Notre intérêt partagé est d'aller vite. Sachons convaincre les Britanniques, en affirmant clairement qu'il n'y aura aucun contact préalable, ni aucune négociation formelle sur le futur statut du Royaume-Uni avant l'engagement de la procédure. Nos amis britanniques ont un certain talent pour courtiser de potentiels alliés. Évitons d'être naïfs et ne les laissons pas rompre l'unité des 27. De plus, tant que la procédure n'est pas engagée, le Royaume-Uni reste pleinement un État membre, avec les droits et les obligations qui lui incombent. C'est une situation difficile à tenir pour le gouvernement britannique, qui aura du mal à justifier dans la durée que le pays continue à contribuer au budget européen ou à faire l'objet de procédures d'infraction de la part de la Commission européenne. Enfin, il y a la pression des marchés, les décisions d'investissements retardées, les délocalisations qui menacent...

Une fois que la notification aura été prononcée, il appartiendra au Conseil européen de fixer le cadre de la négociation du règlement de séparation, à l'unanimité. Ce n'est que dans un deuxième temps qu'il faudra organiser le statut futur du Royaume-Uni, qui sera un statut d'État tiers qui ne participera plus aux décisions européennes.

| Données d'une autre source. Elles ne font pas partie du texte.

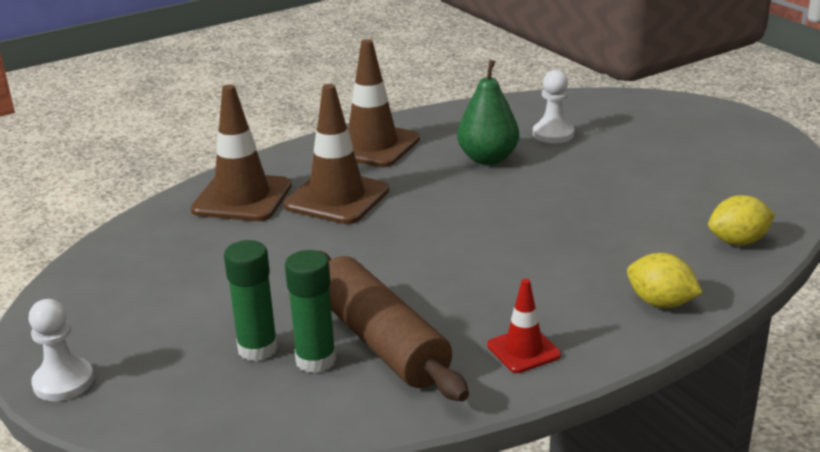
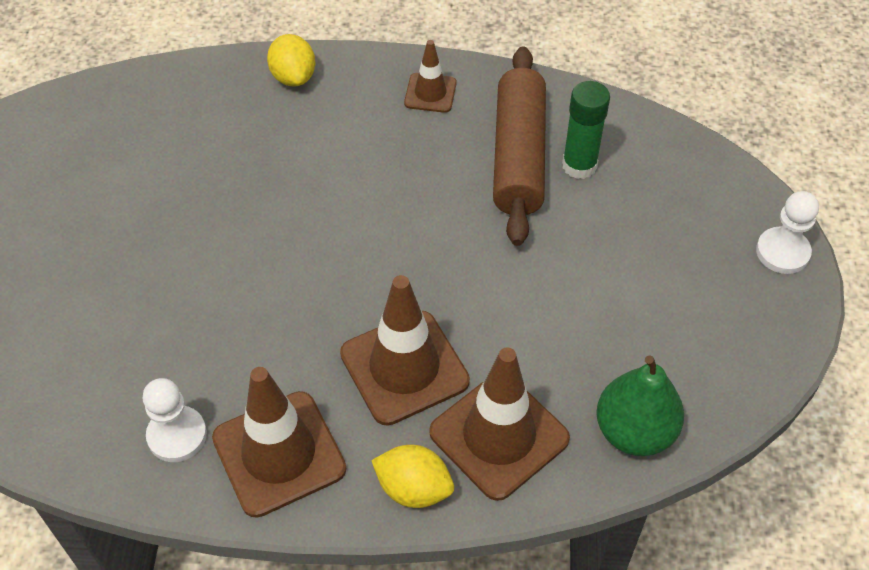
camera: 145 degrees left, 25 degrees up
(257, 349) = (615, 201): green glue stick -> none
(488, 158) = (194, 338): green pear -> green pear (634, 431)
(523, 350) = (430, 93): red traffic cone -> brown traffic cone
(553, 134) = (79, 338): white pawn -> white pawn (177, 435)
(738, 241) = (158, 95): yellow lemon -> yellow lemon (413, 488)

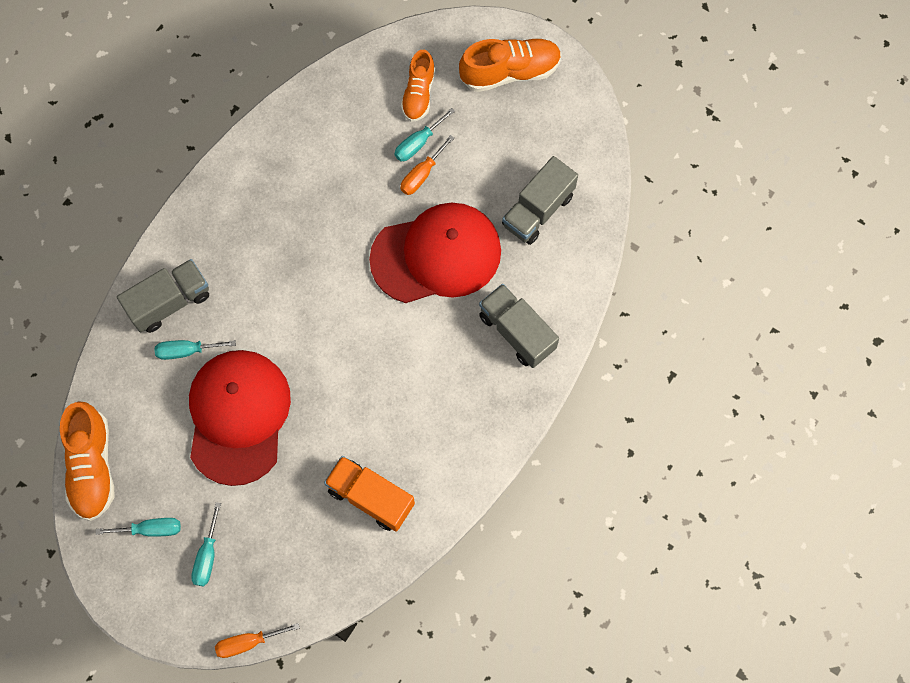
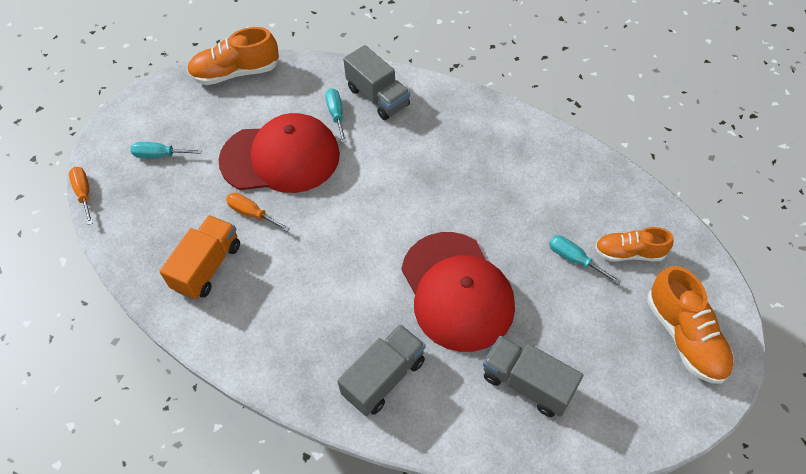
camera: 85 degrees right, 15 degrees down
(151, 529) = (184, 116): turquoise screwdriver -> none
(422, 174) = (541, 267): orange screwdriver -> orange screwdriver (252, 213)

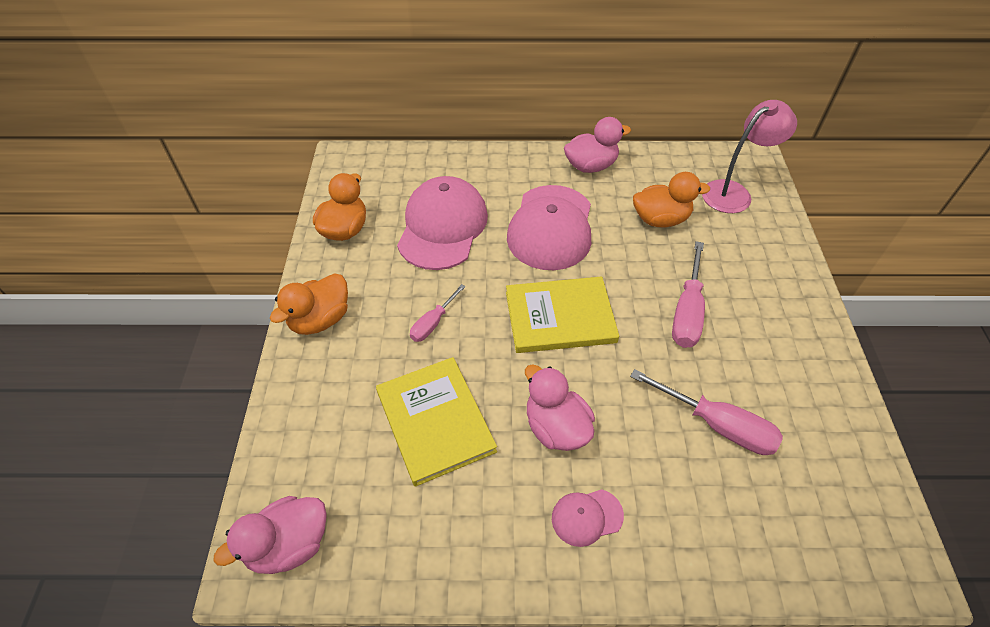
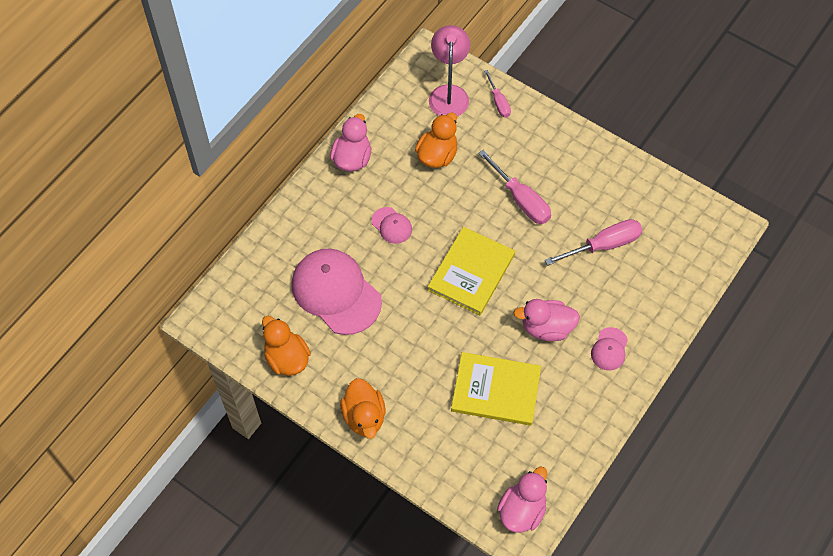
camera: 55 degrees left, 10 degrees up
(289, 545) = (522, 510): pink duck -> pink duck turned 150 degrees counterclockwise
(433, 323) = (420, 349): pink screwdriver -> pink screwdriver (498, 102)
(551, 227) = (391, 225): pink cap -> pink cap, size x0.46

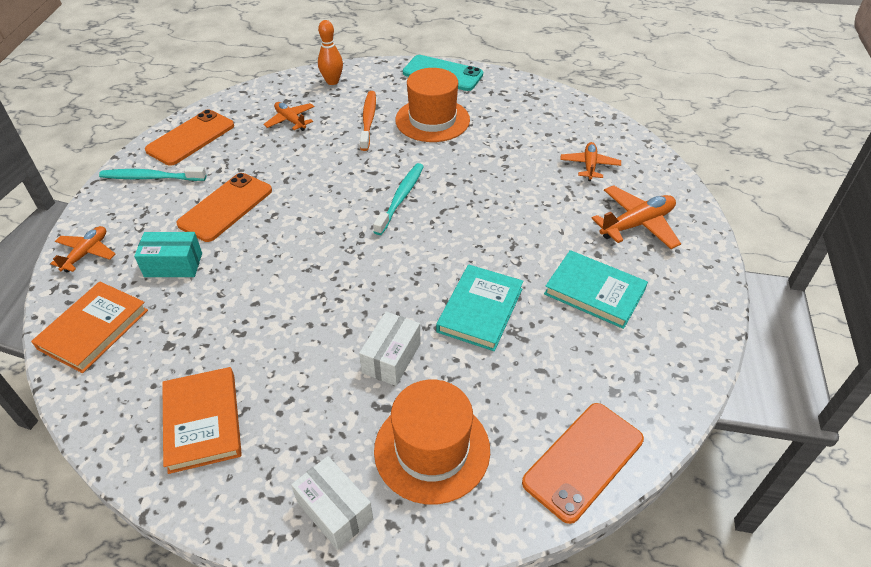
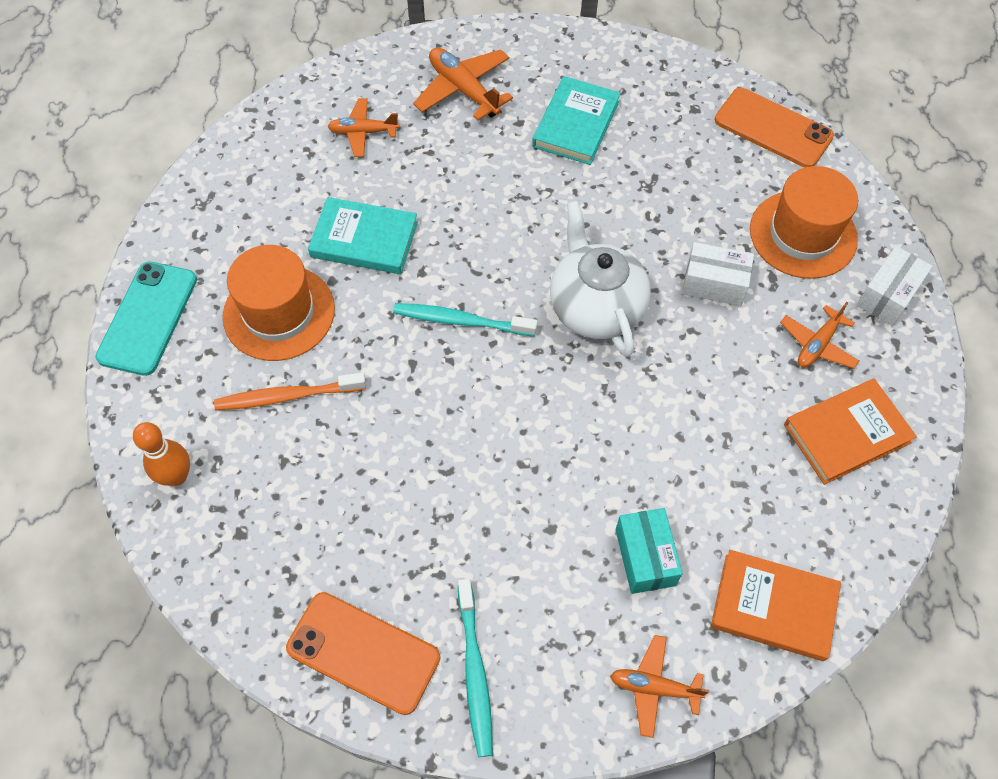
camera: 100 degrees left, 15 degrees up
(225, 207) = (521, 532): orange phone -> none
(290, 120) = (298, 509): orange plane -> orange plane (817, 344)
(390, 273) = (595, 307): none -> white teapot
(480, 310) = (627, 216): turquoise book -> turquoise book (364, 239)

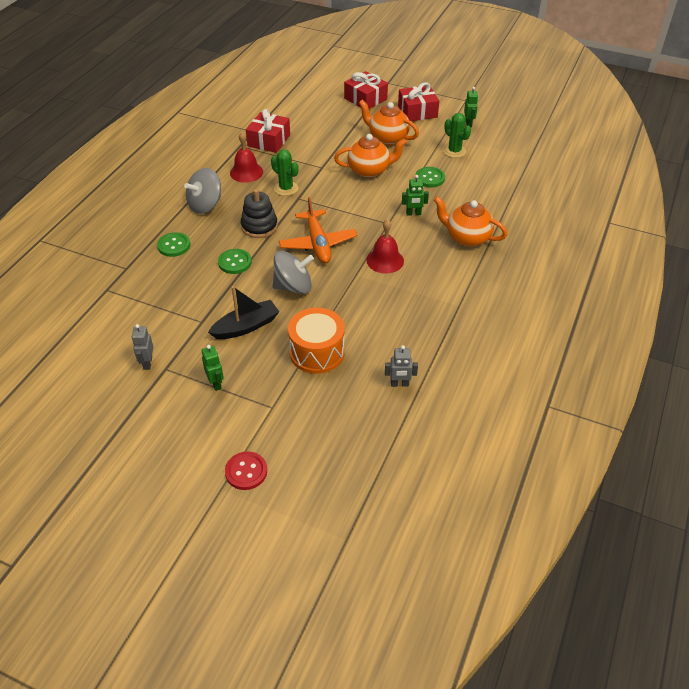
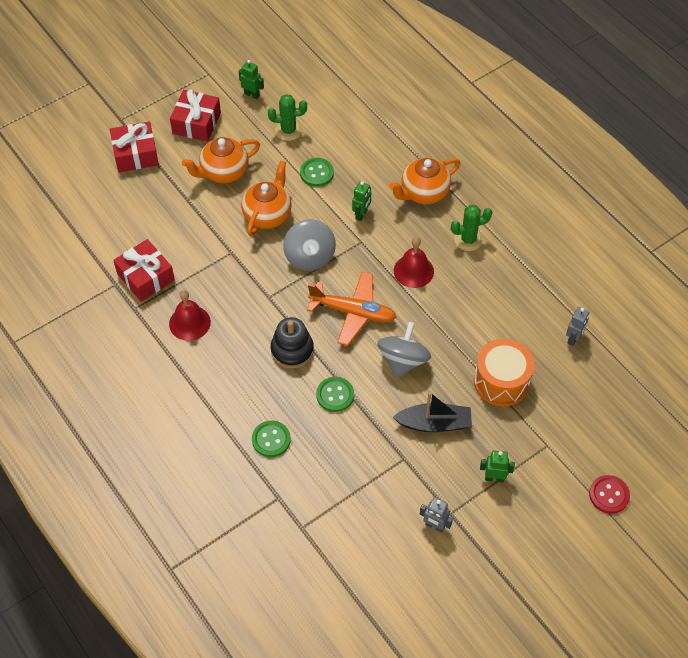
camera: 60 degrees left, 10 degrees up
(205, 205) = (221, 384): grey spinning top -> grey spinning top (310, 257)
(246, 326) = (434, 423): black boat -> black boat turned 90 degrees clockwise
(286, 188) = (245, 299): green cactus -> green cactus (468, 240)

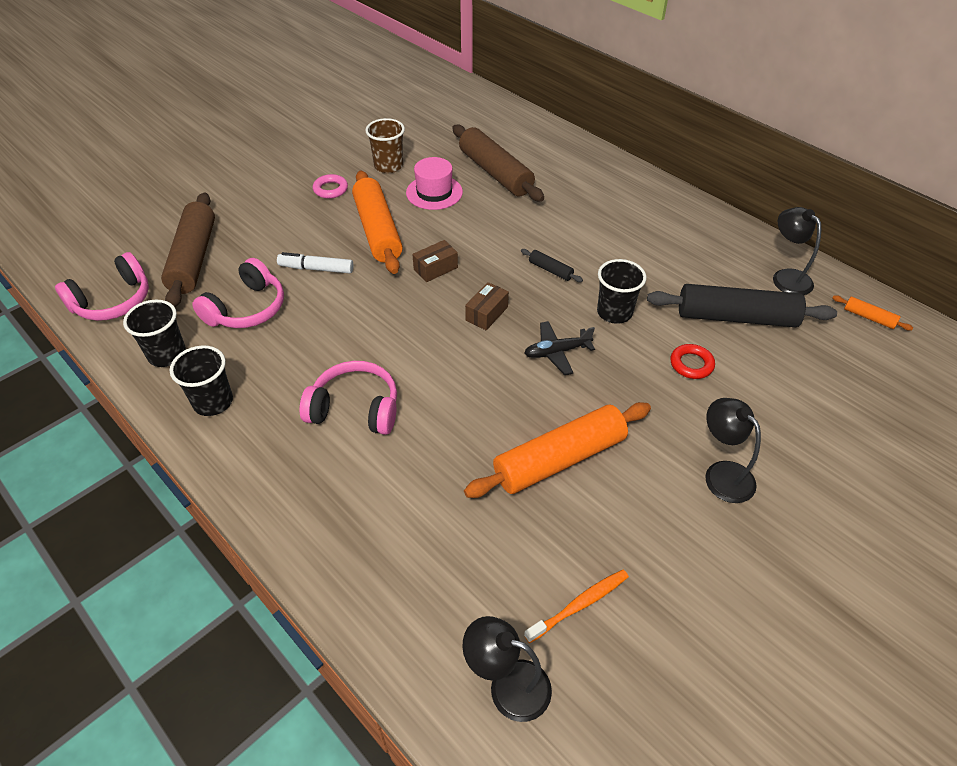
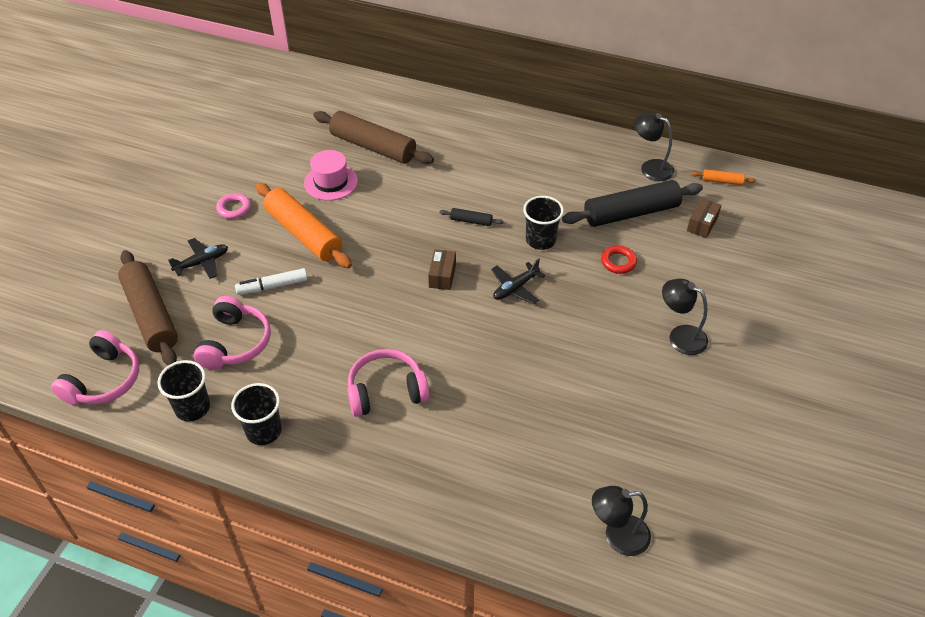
camera: 25 degrees left, 0 degrees up
(269, 227) = (202, 263): none -> black plane
(388, 166) = (273, 169): brown cup -> none
(435, 268) = (376, 251): brown box -> brown box (702, 224)
(559, 459) = (564, 370): orange rolling pin -> none
(579, 605) = (634, 465): orange toothbrush -> none

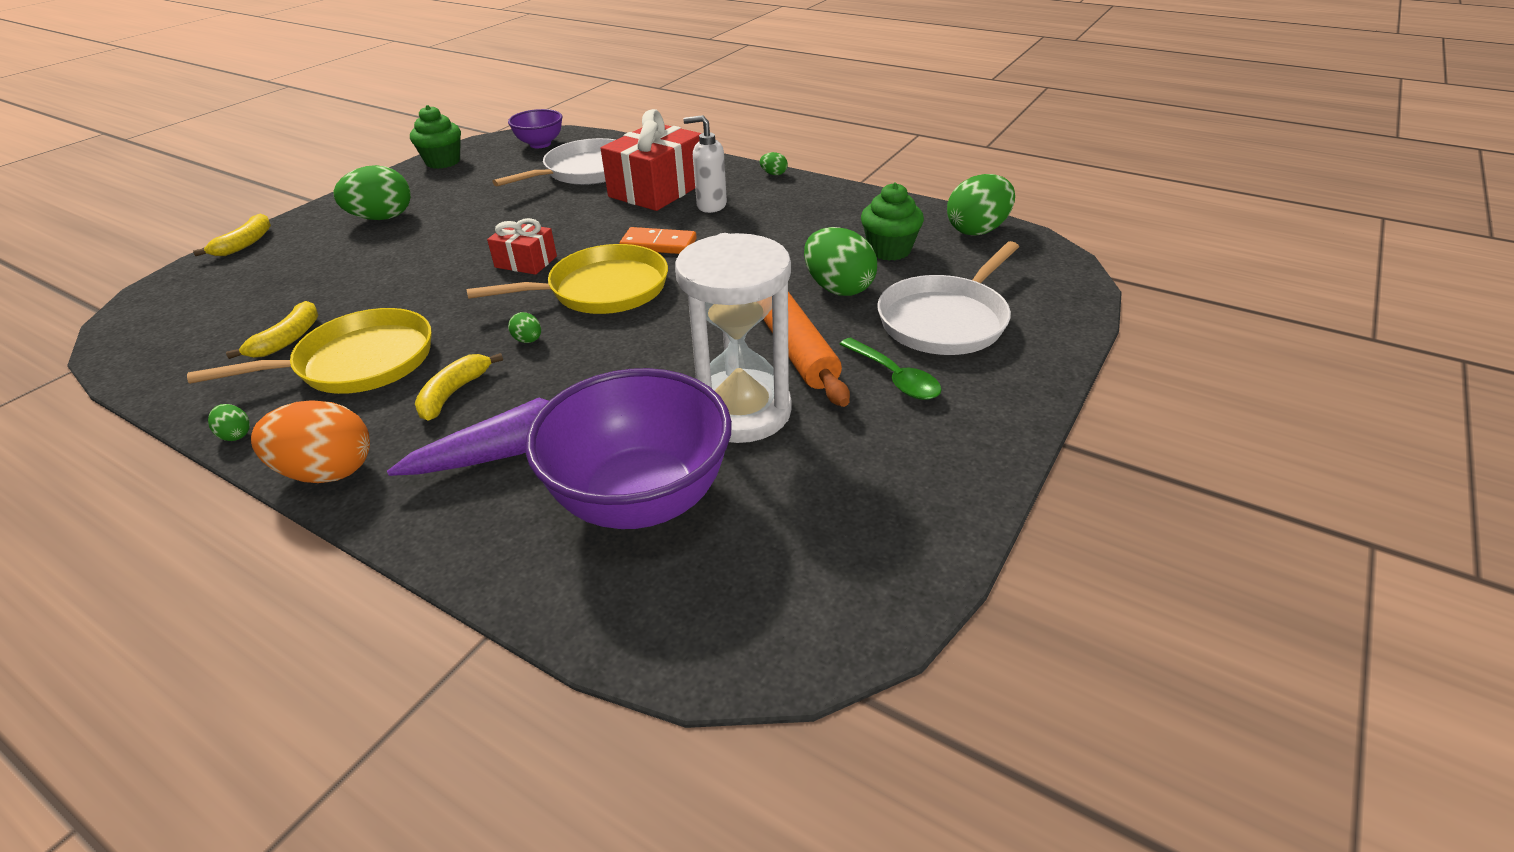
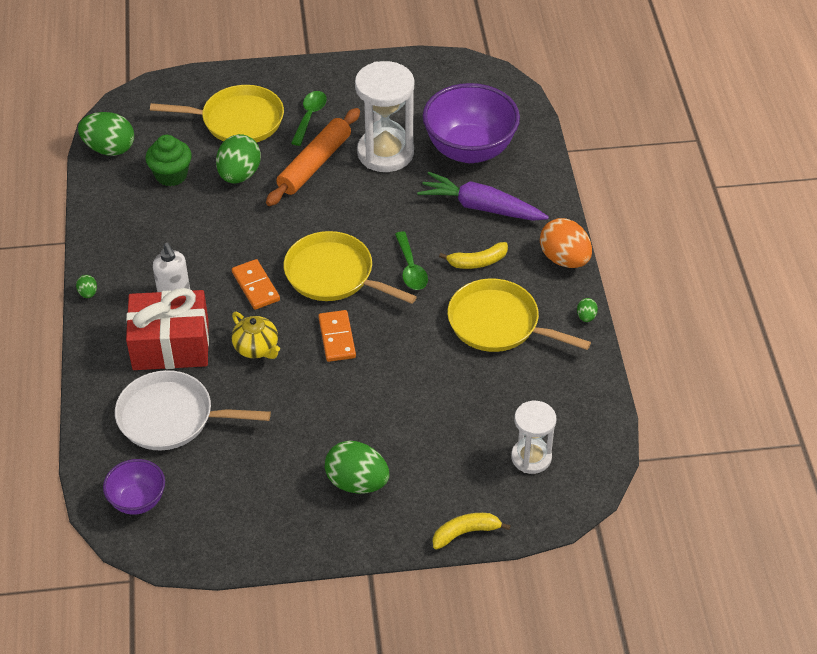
camera: 130 degrees left, 10 degrees up
(214, 304) = (531, 457): none -> white hourglass
(287, 339) = (516, 377): yellow banana -> none
(443, 162) = (231, 544): green cupcake -> none
(526, 262) = (337, 338): red gift -> orange domino
(528, 340) = (411, 268): green egg -> green spoon
(587, 222) = (257, 348): none -> yellow teapot
(945, 320) = (238, 121): white pan -> yellow pan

Il faudra aussi réaffirmer le caractère indissociable des quatre libertés de circulation des biens, des prestations de services, des personnes et des capitaux, principes qui ont été rappelés dans la déclaration des 27 adoptée au lendemain du Conseil européen (à 28) le 29 juin, à l'initiative d'ailleurs du Premier ministre de Malte. Enfin, nous devrons également inscrire un principe général de bonne coopération avec un pays qui restera un partenaire essentiel de l'Europe.

L'article 50 opère une distinction entre le règlement de divorce et la définition du statut futur qui ne pourra être conclu qu'une fois que la sortie du Royaume-Uni sera effective et selon une procédure différente. Néanmoins, il est précisé que le règlement de divorce devra être conçu en tenant compte de ce que sera le statut futur du Royaume-Uni par rapport à l'Union. Dans le cas où le Royaume-Uni n'entretiendrait plus que des relations juridiques minimales avec l'Union européenne, le règlement de divorce organisera la cessation complète de l'application du droit européen, avec sans doute l'aménagement de certaines périodes de transition. Dans le cas de relations plus développées et plus proches qui reprendraient la quasi-totalité du droit européen, le règlement de divorce organisera surtout des passerelles entre la situation actuelle et celle où le pays continuerait à appliquer ce droit, mais sans participer à son développement.